Ныне, когда Игорь Миронович обитает в Иерусалиме, на исторической родине, мы можем рассматривать этот том, данный корпус текстов, как доисторический период Губермана – и в этом качестве книга интересна и простому читателю, и вдумчивому исследователю.
Вестимо, славен Губерман – всемирен и литературен! Он сродни Высоцкому – «всенародный Володя» и «всемирный Мироныч». Их отличает от прочих то, что они – для всех. Для академиков и плотников, для офисных этажей и пофигных гаражей, для коридоров власти и коммунальных кухонь, для «поднявшихся» новых русских и работников культуры нижнего звена – все ведь соображают, у всех котелок варит и кувшин с «аршином» наготове!
Кто-то добирается до вершин подтекста (пик Губермана), кого-то тешит сочное остроумие предгорий «гариков», – но никто не уйдет обиженным! Читать Игоря Мироновича – это вам не ворочать сизифово мшистые валуны унылых виршей, отнюдь нет – имеем чистое, льющееся, побулькивая, наслаждение. Причем Губерман прекрасно существовал бы и без Гуттенберга с интернетом, в любом времени – он поистине народен, устен, фольклорен, его бы сказывали в избах и на пересылках, перепевали бы на полатях и нарах, передавали бы за «Аи» и чифиром из уст в уста, транслировали из огненного куста...
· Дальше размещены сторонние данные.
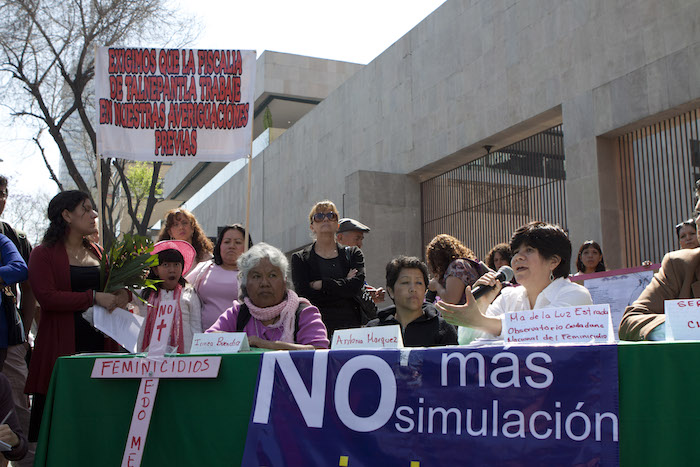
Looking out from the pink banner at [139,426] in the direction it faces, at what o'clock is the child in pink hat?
The child in pink hat is roughly at 6 o'clock from the pink banner.

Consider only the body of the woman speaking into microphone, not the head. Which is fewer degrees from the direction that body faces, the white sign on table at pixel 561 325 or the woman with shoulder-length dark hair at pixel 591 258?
the white sign on table

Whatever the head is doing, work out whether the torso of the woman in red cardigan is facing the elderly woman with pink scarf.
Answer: yes

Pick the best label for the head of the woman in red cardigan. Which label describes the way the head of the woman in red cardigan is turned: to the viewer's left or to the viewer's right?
to the viewer's right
У каждого поэта своя ноша и ниша – скворешня, избушка, норка-норушка, скит, местечко, усадьба, уезд. Губерман – губерния во плоти, причем самопишущая! Нечто неохватное, равное скольки-то там телем-телемкам, обителям обетованным, огромадное поэтическое пространство – от Архангельска до Якутска, от Москвы до Магадана, от Егупца до Иерусалима, включая русскоязычные нынче Америку с Австралией, Германию с Израилем, и даже русскоянцзычный Харбин. Да чего там мелочиться с губернией – цельное царство-государство, текущее молоком и медом на лимонной корочке, страна Губермания! Посетите, не пожалеете.